Léo lève ses sourcils, lève aussi ses mains, paumes vers le plafond lacéré.

— Et qu’est-ce que je suis censé en avoir à foutre ? demande-t-il, presque amusé.

— Ma femme n’aime pas quand je suis en retard.

Là, Léo rit, profondément.

— Ta femme ? Sérieusement ? Ta femme, Malo ? Qu’est-ce que j’en ai à foutre de ta putain de bonne femme ?

— Tu devrais t’en inquiéter, répond Malo, très sincère.

M’en inquiéter ?

Le gangster se retourne vers ses acolytes, leur balance son air ahuri, puis revient à son otage :

— Et qu’est-ce qu’elle va faire, ta gonzesse ? Appeler les poulets ? Parce que tu crois qu’ils vont se déranger pour un pauvre type qui découche ?

— Oh non, Sol n’appellera pas la police, sourit Malo.

— Brave Sol.

— Elle va venir me chercher.

L’affirmation est nette, solide. Un instant, elle déstabilise Léo, qui lisse son visage en un portrait de la prudence. Et puis, la moquerie encrasse de nouveau ses traits, tandis qu’il siffle :

— T’as raison, Malo, je devrais immédiatement te relâcher. Une libraire des beaux quartiers qui cherche son petit mari dans les zones désaffectées, c’est une menace très sérieuse.

Derrière lui, Albert pouffe, fort diverti. Ben, lui, aiguise un peu son regard. Il est toujours sur ses gardes, Ben, toujours attentif.

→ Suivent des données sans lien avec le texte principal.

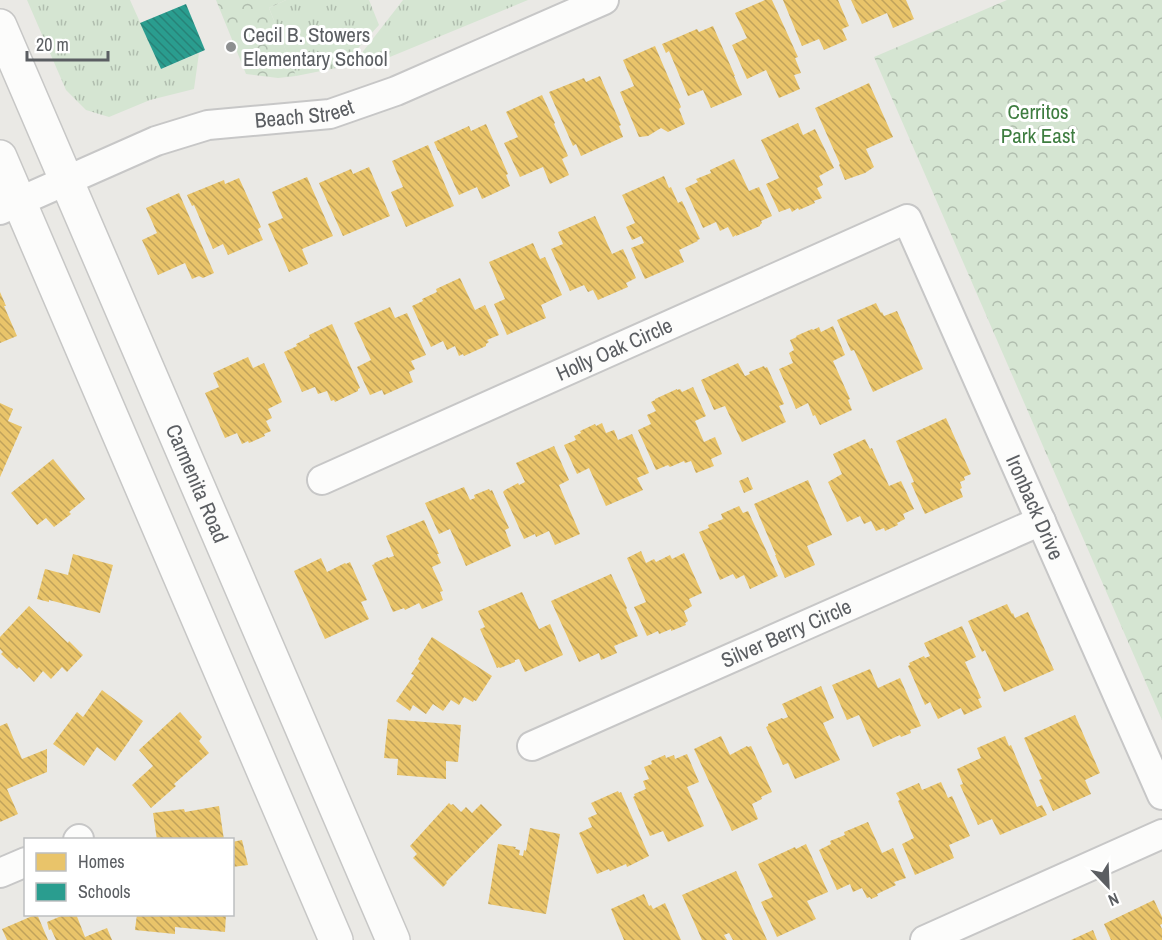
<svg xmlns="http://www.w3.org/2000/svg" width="1162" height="940" font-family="'Archivo Narrow',sans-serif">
  <defs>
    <pattern id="grass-tufts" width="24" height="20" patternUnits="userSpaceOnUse" patternTransform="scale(1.5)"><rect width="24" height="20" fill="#d5e5d2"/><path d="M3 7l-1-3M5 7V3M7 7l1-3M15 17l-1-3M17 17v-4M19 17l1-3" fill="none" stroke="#b0bdae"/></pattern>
    <pattern id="park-crowns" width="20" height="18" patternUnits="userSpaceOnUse" patternTransform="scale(1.5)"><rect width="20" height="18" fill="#d5e5d2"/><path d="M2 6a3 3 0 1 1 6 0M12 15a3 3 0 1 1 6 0" fill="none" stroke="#b0bdae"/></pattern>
    <pattern id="homes-back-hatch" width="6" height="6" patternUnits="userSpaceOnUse" patternTransform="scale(1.5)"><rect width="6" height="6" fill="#e9c46a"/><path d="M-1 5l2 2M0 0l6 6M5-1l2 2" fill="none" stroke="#c0a25b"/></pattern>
    <pattern id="schools-back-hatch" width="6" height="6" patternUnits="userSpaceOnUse" patternTransform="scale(1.5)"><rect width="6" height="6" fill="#2a9d8f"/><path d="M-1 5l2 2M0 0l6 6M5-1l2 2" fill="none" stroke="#278378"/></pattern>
  </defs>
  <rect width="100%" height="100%" fill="#eae9e5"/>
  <path fill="url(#grass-tufts)" d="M 27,0 L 130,0 L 161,69 L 199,53 L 194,89 L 150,100 L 109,117 L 86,110 L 66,90 Z
    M 286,0 L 369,0 L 379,25 L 341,67 L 296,76 L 269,8 Z
    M 403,0 L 528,0 L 368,66 L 364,63 L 361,54 Z"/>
  <path fill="url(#park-crowns)" d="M 216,0 L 286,0 L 269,8 L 296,76 L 278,78 L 246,74 Z
    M 1007,0 L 1162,0 L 1162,720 L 874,57 Z"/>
  <path fill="url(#homes-back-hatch)" d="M 765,0 L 772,0 L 798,57 L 795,58 L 801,73 L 794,75 L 800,89 L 779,98 L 766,70 L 747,79 L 732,45 L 747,38 L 735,13 Z
    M 783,0 L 838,0 L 849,26 L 842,29 L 847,40 L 824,50 L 819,39 L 802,46 Z
    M 851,0 L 906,0 L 914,19 L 893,28 L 887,13 L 862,24 Z
    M 713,26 L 735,76 L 734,76 L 742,95 L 711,108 L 703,90 L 688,96 L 669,51 L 666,53 L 662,44 L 697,29 L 699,32 Z
    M 655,46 L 681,107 L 679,109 L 685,124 L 668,132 L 661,128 L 648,136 L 639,137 L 620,92 L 634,86 L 623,60 Z
    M 600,76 L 621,125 L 619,126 L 623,137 L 581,156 L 576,144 L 573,146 L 549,92 L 584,78 L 586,82 Z
    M 869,83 L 893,137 L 866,149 L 874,167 L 865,173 L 845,180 L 839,165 L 840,164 L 815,108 Z
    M 542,95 L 555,123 L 554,124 L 568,156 L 562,159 L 569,175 L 550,184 L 543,167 L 520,177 L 504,143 L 518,137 L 506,112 Z
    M 798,123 L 803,135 L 815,129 L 834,168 L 819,176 L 823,185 L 817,188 L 822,198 L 814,201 L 815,203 L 799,210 L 798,208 L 792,212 L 790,208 L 779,212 L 766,184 L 779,178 L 761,140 Z
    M 486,124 L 508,174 L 506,175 L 510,186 L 482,199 L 477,187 L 459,195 L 439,151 L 438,151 L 434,142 L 469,126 L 471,131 Z
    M 428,145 L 454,206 L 406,227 L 391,192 L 403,187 L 392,161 Z
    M 734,159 L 749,191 L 759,187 L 772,216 L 761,221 L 762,223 L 760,225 L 760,226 L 736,236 L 736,235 L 733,237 L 728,227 L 720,231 L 716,222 L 703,228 L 685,188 L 698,182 L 696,179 L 711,173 L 710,170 Z
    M 369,167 L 390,216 L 343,236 L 319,183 L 351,169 L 353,174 Z
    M 664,176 L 669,188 L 671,187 L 678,203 L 682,201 L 700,239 L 697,240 L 698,241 L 679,250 L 684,262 L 645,279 L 631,248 L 644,243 L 641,236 L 632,240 L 626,227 L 635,223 L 622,195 Z
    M 307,177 L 333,236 L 302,249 L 308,264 L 289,272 L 268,224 L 283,218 L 272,192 Z
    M 239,178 L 261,227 L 258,229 L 263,240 L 228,255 L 223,244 L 213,249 L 194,205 L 192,206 L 187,195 L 224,180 L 225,184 Z
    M 179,193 L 214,273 L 203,278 L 199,276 L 192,279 L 185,263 L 158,275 L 142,240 L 157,233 L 146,208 Z
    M 595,216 L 612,254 L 623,249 L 636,278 L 626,283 L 628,287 L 598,300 L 593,290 L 588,292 L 584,285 L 570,291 L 551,249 L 563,244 L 558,232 Z
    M 533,243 L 540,259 L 545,257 L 562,295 L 541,305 L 546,318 L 507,335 L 494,304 L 505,299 L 489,262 Z
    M 460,278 L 475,310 L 485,305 L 499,335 L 487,340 L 489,342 L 486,344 L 486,346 L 464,356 L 463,354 L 459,356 L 455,346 L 447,350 L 443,341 L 431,347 L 412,306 L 423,301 L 422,299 L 437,292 L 436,289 Z
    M 0,292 L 6,306 L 4,306 L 17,336 L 0,343 Z
    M 876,303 L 881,313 L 882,312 L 884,316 L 897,311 L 923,369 L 873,392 L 854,350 L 851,351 L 837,320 Z
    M 390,307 L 395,318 L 407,313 L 426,355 L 411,361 L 415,369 L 409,372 L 413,382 L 384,395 L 382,390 L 370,395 L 357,367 L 371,360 L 354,323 Z
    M 332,324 L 360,388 L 358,389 L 358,391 L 335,402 L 334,400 L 331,401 L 327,391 L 318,394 L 315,387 L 302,392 L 284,352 L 297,346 L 296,344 L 310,337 L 309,335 Z
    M 833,326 L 845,355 L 833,361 L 850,399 L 848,400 L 852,410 L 820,425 L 815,415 L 813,416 L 808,403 L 796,409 L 779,369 L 793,363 L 789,353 L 794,350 L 790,340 L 797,337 L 796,336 L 812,329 L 813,330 L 819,327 L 821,332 Z
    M 248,357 L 253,368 L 264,363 L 282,402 L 268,409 L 272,418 L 266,421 L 271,431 L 264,434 L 265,436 L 249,443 L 248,441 L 242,444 L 237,433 L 225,438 L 205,393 L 219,387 L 213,373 Z
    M 738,363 L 745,376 L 750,374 L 749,372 L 764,366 L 765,368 L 767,367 L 784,404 L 779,406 L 786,422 L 742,442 L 725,406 L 714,410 L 701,380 Z
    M 693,387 L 706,416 L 695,421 L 704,442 L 715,437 L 722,454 L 711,459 L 714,466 L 696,473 L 691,461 L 685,463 L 684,461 L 670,467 L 668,465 L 656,470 L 638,430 L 651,424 L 647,415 L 656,411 L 651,402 L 655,400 L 655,399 L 677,389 L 677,390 L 680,389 L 682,392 Z
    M 0,403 L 13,409 L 8,421 L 22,427 L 0,477 Z
    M 946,418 L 971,474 L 964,477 L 965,480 L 960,482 L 962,488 L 960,489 L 963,497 L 925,514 L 911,483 L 914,482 L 896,441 Z
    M 602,423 L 606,433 L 614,430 L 618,440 L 632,434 L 649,473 L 637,478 L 643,490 L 606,506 L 589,468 L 577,474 L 564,445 L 576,440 L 574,436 L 581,433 L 580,431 L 595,424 L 596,426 Z
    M 865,439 L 870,449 L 872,448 L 889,486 L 901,481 L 914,509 L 903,514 L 905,519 L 897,523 L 898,525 L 885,531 L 884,528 L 876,531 L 871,521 L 864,524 L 860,516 L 847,522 L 828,482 L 842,474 L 833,454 Z
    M 554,446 L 569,480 L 559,485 L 580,534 L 555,545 L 549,531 L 536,537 L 535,534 L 524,539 L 503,492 L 505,490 L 518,483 L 519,485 L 525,482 L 516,463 Z
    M 53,459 L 85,499 L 69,512 L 71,514 L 54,527 L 46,518 L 37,525 L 11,493 Z
    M 748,477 L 753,489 L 744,493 L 739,481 Z
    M 808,480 L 832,535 L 807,546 L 815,565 L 785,578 L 775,555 L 776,555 L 754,504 Z
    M 464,487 L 470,500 L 475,498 L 474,495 L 489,489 L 490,491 L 492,490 L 509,528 L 505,530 L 511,546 L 466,566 L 450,529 L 439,534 L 425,503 Z
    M 739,506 L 743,513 L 748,511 L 778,576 L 750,589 L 744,575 L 736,579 L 733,574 L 720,580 L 699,532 L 709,528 L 708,525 L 723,519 L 721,514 Z
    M 424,520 L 439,554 L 437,554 L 441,563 L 432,567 L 443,591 L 440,592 L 443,600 L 422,609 L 419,603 L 405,610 L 404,608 L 393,612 L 372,565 L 375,564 L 374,563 L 388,557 L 388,558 L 394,556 L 386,536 Z
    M 641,551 L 646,563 L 654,559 L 656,562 L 670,555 L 672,559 L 684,553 L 702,593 L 689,599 L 692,606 L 684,611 L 688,621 L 685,623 L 686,625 L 671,631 L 671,629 L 659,634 L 658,631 L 647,636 L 634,607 L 646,602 L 627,558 Z
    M 73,554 L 113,565 L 100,613 L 49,600 L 49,602 L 37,599 L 45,569 L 68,575 Z
    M 321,558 L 327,572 L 345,563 L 346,564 L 350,562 L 367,600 L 361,602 L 369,619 L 325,639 L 294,571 Z
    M 611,574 L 627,608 L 626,609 L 638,636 L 614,646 L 617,653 L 601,660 L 599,653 L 579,662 L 551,601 Z
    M 522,592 L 539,629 L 550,624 L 563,655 L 525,672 L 519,659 L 515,660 L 515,662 L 500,668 L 499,667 L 497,668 L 480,629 L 485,627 L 478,611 Z
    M 1007,604 L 1012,614 L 1013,613 L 1015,618 L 1028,612 L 1054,670 L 1004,692 L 985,650 L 982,652 L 968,621 Z
    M 29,606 L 68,643 L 69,641 L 83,655 L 67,672 L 62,667 L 51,679 L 43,671 L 34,682 L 19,667 L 17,669 L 1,654 L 3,652 L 0,649 L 0,637 Z
    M 962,626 L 976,657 L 965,662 L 981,698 L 978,699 L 982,707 L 964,715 L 961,708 L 938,719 L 930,702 L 925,705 L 908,666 L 910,665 L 909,663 L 924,656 L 925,658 L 930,656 L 924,643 Z
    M 432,637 L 492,676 L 476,701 L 474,700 L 473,702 L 464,697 L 459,705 L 451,700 L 443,711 L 433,704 L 426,714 L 413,705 L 410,711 L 396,701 L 414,675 L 411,674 L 420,661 L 418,659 Z
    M 870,669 L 878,688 L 900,678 L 921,726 L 910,730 L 911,733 L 901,737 L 900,735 L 873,747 L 859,715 L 847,720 L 832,685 Z
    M 821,686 L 834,718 L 823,723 L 840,760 L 795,779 L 788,763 L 783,765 L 766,727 L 768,726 L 768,724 L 782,718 L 783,719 L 788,717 L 782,704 Z
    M 102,690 L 143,721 L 115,761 L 97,747 L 84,766 L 53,744 L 77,712 L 83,717 Z
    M 180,712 L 202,737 L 199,741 L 209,753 L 174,784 L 176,786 L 151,808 L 132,785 L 153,766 L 139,750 Z
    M 1075,715 L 1100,773 L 1085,780 L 1091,794 L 1053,811 L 1039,780 L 1042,779 L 1024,738 Z
    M 388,719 L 461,725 L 458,762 L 446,761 L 446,779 L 397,775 L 398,759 L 384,758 Z
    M 7,723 L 22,759 L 47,749 L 47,772 L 7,789 L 18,814 L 0,822 L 0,726 Z
    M 721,736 L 730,755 L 747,746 L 748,747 L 751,746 L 772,792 L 761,797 L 762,799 L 752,804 L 758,819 L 732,831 L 694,749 Z
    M 1005,736 L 1009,746 L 1011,745 L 1037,807 L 1042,805 L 1047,815 L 1000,835 L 992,819 L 978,825 L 960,785 L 963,784 L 957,769 L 981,758 L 977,748 Z
    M 687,754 L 699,782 L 687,787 L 704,826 L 668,842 L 663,831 L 650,836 L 633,797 L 635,796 L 634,794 L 646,789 L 643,781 L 649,779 L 644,767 L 652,764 L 651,761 L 665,755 L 666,758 L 674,755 L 675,759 Z
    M 941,782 L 948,798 L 952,796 L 970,836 L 949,845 L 954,858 L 915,875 L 902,844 L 914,838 L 898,801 L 900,800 L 896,793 L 919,783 L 922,790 Z
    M 618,791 L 619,793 L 621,792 L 649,856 L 627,867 L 626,864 L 610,871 L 609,869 L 597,874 L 579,833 L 592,827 L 588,818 L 597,814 L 591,803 Z
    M 449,803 L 451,805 L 453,804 L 461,812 L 466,807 L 472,813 L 481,804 L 502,825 L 446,882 L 447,883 L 443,887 L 413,858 L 417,854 L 410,846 Z
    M 219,806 L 224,840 L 186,840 L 186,838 L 157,840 L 153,813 L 184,809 L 185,812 Z
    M 868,822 L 882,853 L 893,848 L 906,878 L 894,882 L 896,885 L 877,894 L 878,896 L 871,899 L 870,897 L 867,898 L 862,888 L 853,892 L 850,884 L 837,890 L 819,850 L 831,844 L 830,841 L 845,835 L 844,832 Z
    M 530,828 L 560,834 L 546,914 L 488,904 L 498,844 L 516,847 L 515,849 L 520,850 L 519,855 L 523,856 L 524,850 L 526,851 Z
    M 242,840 L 248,865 L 232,867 L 232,842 Z
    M 806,844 L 828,892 L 807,901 L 816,919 L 777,937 L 761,902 L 773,897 L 758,864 L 795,847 L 796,849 Z
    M 736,871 L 767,940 L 733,940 L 729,933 L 724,935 L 727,940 L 702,940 L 682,895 Z
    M 644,894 L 649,906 L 651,905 L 653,909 L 665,903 L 681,940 L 624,940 L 611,909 Z
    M 1154,900 L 1162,917 L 1162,924 L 1160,925 L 1162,929 L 1162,940 L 1111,940 L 1104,924 Z
    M 37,914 L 48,940 L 7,940 L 2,929 Z
    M 66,914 L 76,914 L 85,937 L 107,928 L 112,940 L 56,940 L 51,929 L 49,930 L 47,922 Z
    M 137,914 L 226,914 L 225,932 L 175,927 L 175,934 L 135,930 Z
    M 1093,930 L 1097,940 L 1071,940 Z"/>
  <path fill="url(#schools-back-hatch)" d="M 186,4 L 205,50 L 161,69 L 140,23 Z"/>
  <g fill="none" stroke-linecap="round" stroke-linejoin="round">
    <defs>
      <g id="minor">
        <path id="s1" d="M 0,210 L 156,141 L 208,125 L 330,114 L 396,91 L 604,0"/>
        <path id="s2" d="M 322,480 L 907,219 L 1162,795"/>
        <path id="s3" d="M 532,746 L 1041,521"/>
        <path d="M 78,840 L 79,839"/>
        <path d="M 0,873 L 26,862"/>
        <path d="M 925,940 L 1162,834"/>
      </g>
      <g id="secondary">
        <path id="s4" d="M 0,26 L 393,940"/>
        <path d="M 0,157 L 336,940"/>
      </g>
    </defs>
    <use href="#minor" stroke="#c7c7c7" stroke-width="32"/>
    <use href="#secondary" stroke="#c7c7c6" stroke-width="36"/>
    <use href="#minor" stroke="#fcfcfb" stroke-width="28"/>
    <use href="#secondary" stroke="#fcfcfb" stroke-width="33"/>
  </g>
  <circle fill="#8d8f90" stroke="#fff" stroke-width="2" cx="231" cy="47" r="6"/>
  <g text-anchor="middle" stroke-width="6" stroke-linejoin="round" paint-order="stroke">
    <g font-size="21" fill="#5b5e62" stroke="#fff" text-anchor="start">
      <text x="243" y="42">Cecil B. Stowers<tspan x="243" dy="24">Elementary School</tspan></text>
    </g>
    <g font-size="21" fill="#5b5e62" stroke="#fff">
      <text dy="7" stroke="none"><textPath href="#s1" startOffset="322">Beach Street</textPath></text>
      <text dy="7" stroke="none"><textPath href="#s2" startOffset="320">Holly Oak Circle</textPath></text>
      <text dy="7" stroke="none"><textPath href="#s4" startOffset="498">Carmenita Road</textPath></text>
      <text dy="7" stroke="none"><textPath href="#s2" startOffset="956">Ironback Drive</textPath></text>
      <text dy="7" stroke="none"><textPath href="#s3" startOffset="278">Silver Berry Circle</textPath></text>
    </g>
    <g font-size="21" fill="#3e7d40" stroke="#fff">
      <text x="1038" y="119">Cerritos<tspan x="1038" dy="24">Park East</tspan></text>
    </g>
  </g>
  <rect x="24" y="838" width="210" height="78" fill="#ffffff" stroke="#bdbfc0" stroke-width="1.5"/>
  <rect x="36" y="853" width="30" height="18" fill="#e9c46a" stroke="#bdbfc0" stroke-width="1.5"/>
  <text x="78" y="868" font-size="18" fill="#5b5e62">Homes</text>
  <rect x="36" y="883" width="30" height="18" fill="#2a9d8f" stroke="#bdbfc0" stroke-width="1.5"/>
  <text x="78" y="898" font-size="18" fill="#5b5e62">Schools</text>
  <g transform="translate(1108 886) rotate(157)" stroke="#ffffff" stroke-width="4.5" paint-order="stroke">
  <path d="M0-4.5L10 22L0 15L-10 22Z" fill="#5b5e62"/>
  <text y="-9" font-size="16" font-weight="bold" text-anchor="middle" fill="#5b5e62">N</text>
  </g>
  <path d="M27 51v9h81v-9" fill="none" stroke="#5b5e62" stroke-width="3"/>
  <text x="36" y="51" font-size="18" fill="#5b5e62" stroke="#ffffff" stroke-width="4.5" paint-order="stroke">20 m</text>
</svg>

— Quelle heure est-il ? demande alors Malo. J’ai du mal à déterminer combien de temps je suis parti – au passage, c’est sympa de me maîtriser avec mon propre produit, les gars, ça fait toujours plaisir.

— Qu’est-ce que ça peut bien te faire ? le rembarre Léo.

— Ça me donne une idée du moment où elle va débarquer pour vous rosser les miches.

— Qu’est-ce que je disais : t’es vraiment un marrant, toi !

— Je devais être rentré pour dix-neuf heures très précises. Vers dix-neuf heures dix, elle a dû essayer de me joindre. Sur mon téléphone perso, et puis sur le pro, à mon labo. Encore et encore. Vers dix-neuf heures trente, elle a dû commencer à faire le tour de mes connaissances. Et comme je ne suis avec personne, elle a dû décider d’aller à mon labo. Avec ma voiture toujours sur place, et moi ici avec vous… elle doit certainement tirer quelques oreilles à l’heure qu’il est.